• _WORK TO BE COMPLETED_
Reproduce each of the following records without any deviation.

• _SUPPLIED MATERIAL_
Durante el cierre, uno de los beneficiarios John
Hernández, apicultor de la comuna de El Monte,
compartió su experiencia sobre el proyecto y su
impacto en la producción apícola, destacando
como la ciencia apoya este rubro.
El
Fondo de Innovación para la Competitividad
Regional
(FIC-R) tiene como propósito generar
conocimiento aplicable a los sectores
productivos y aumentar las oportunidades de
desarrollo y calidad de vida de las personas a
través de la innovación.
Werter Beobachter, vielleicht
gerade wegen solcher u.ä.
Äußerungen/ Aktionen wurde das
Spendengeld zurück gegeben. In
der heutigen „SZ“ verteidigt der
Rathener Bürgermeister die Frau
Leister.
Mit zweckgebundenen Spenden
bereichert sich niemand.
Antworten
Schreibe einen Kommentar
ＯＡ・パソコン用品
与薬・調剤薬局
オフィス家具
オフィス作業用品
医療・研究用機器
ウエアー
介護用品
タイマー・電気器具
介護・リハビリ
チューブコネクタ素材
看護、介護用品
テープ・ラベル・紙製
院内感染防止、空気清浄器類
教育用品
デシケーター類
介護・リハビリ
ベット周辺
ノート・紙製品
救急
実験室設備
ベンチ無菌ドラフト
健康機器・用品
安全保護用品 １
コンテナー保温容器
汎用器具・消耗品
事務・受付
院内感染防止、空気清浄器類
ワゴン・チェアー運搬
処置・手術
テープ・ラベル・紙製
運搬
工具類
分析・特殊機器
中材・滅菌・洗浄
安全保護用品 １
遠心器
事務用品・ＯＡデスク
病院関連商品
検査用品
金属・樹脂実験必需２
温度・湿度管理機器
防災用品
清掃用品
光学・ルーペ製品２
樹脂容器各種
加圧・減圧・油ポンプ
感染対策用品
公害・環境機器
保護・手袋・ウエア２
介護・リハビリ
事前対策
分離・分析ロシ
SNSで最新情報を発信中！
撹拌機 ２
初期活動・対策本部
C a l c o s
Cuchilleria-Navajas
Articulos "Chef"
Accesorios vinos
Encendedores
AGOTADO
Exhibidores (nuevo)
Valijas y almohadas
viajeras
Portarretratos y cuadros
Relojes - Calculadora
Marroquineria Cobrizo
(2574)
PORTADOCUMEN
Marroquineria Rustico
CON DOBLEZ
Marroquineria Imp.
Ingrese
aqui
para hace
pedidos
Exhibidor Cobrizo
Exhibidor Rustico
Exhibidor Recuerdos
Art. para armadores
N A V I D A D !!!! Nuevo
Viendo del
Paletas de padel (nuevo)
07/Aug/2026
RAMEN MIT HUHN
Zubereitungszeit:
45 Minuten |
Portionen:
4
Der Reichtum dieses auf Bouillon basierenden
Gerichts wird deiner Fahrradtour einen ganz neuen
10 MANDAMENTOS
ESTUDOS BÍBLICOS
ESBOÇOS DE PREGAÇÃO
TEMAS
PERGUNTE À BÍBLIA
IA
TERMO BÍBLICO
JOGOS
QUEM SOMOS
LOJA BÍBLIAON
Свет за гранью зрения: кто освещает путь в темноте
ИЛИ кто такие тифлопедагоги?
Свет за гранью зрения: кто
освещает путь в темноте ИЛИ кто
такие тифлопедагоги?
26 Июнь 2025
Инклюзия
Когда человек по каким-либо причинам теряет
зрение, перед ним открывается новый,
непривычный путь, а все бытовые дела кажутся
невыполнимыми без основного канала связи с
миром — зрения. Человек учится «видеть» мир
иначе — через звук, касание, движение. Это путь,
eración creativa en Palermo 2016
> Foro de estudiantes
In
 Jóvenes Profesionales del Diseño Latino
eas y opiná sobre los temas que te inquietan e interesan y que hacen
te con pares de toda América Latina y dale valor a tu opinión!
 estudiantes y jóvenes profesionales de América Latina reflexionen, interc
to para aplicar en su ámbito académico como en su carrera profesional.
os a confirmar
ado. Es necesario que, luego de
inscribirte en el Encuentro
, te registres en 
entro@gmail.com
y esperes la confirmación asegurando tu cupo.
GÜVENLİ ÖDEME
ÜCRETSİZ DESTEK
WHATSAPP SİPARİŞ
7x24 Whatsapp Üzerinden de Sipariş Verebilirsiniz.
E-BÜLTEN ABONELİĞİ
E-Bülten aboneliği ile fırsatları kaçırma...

• _EXERCISE OUTPUT_
Durante el cierre, uno de los beneficiarios John
Hernández, apicultor de la comuna de El Monte,
compartió su experiencia sobre el proyecto y su
impacto en la producción apícola, destacando
como la ciencia apoya este rubro.
El
Fondo de Innovación para la Competitividad
Regional
(FIC-R) tiene como propósito generar
conocimiento aplicable a los sectores
productivos y aumentar las oportunidades de
desarrollo y calidad de vida de las personas a
través de la innovación.
Werter Beobachter, vielleicht
gerade wegen solcher u.ä.
Äußerungen/ Aktionen wurde das
Spendengeld zurück gegeben. In
der heutigen „SZ“ verteidigt der
Rathener Bürgermeister die Frau
Leister.
Mit zweckgebundenen Spenden
bereichert sich niemand.
Antworten
Schreibe einen Kommentar
ＯＡ・パソコン用品
与薬・調剤薬局
オフィス家具
オフィス作業用品
医療・研究用機器
ウエアー
介護用品
タイマー・電気器具
介護・リハビリ
チューブコネクタ素材
看護、介護用品
テープ・ラベル・紙製
院内感染防止、空気清浄器類
教育用品
デシケーター類
介護・リハビリ
ベット周辺
ノート・紙製品
救急
実験室設備
ベンチ無菌ドラフト
健康機器・用品
安全保護用品 １
コンテナー保温容器
汎用器具・消耗品
事務・受付
院内感染防止、空気清浄器類
ワゴン・チェアー運搬
処置・手術
テープ・ラベル・紙製
運搬
工具類
分析・特殊機器
中材・滅菌・洗浄
安全保護用品 １
遠心器
事務用品・ＯＡデスク
病院関連商品
検査用品
金属・樹脂実験必需２
温度・湿度管理機器
防災用品
清掃用品
光学・ルーペ製品２
樹脂容器各種
加圧・減圧・油ポンプ
感染対策用品
公害・環境機器
保護・手袋・ウエア２
介護・リハビリ
事前対策
分離・分析ロシ
SNSで最新情報を発信中！
撹拌機 ２
初期活動・対策本部
C a l c o s
Cuchilleria-Navajas
Articulos "Chef"
Accesorios vinos
Encendedores
AGOTADO
Exhibidores (nuevo)
Valijas y almohadas
viajeras
Portarretratos y cuadros
Relojes - Calculadora
Marroquineria Cobrizo
(2574)
PORTADOCUMEN
Marroquineria Rustico
CON DOBLEZ
Marroquineria Imp.
Ingrese
aqui
para hace
pedidos
Exhibidor Cobrizo
Exhibidor Rustico
Exhibidor Recuerdos
Art. para armadores
N A V I D A D !!!! Nuevo
Viendo del
Paletas de padel (nuevo)
07/Aug/2026
RAMEN MIT HUHN
Zubereitungszeit:
45 Minuten |
Portionen:
4
Der Reichtum dieses auf Bouillon basierenden
Gerichts wird deiner Fahrradtour einen ganz neuen
10 MANDAMENTOS
ESTUDOS BÍBLICOS
ESBOÇOS DE PREGAÇÃO
TEMAS
PERGUNTE À BÍBLIA
IA
TERMO BÍBLICO
JOGOS
QUEM SOMOS
LOJA BÍBLIAON
Свет за гранью зрения: кто освещает путь в темноте
ИЛИ кто такие тифлопедагоги?
Свет за гранью зрения: кто
освещает путь в темноте ИЛИ кто
такие тифлопедагоги?
26 Июнь 2025
Инклюзия
Когда человек по каким-либо причинам теряет
зрение, перед ним открывается новый,
непривычный путь, а все бытовые дела кажутся
невыполнимыми без основного канала связи с
миром — зрения. Человек учится «видеть» мир
иначе — через звук, касание, движение. Это путь,
eración creativa en Palermo 2016
> Foro de estudiantes
In
 Jóvenes Profesionales del Diseño Latino
eas y opiná sobre los temas que te inquietan e interesan y que hacen
te con pares de toda América Latina y dale valor a tu opinión!
 estudiantes y jóvenes profesionales de América Latina reflexionen, interc
to para aplicar en su ámbito académico como en su carrera profesional.
os a confirmar
ado. Es necesario que, luego de
inscribirte en el Encuentro
, te registres en 
entro@gmail.com
y esperes la confirmación asegurando tu cupo.
GÜVENLİ ÖDEME
ÜCRETSİZ DESTEK
WHATSAPP SİPARİŞ
7x24 Whatsapp Üzerinden de Sipariş Verebilirsiniz.
E-BÜLTEN ABONELİĞİ
E-Bülten aboneliği ile fırsatları kaçırma...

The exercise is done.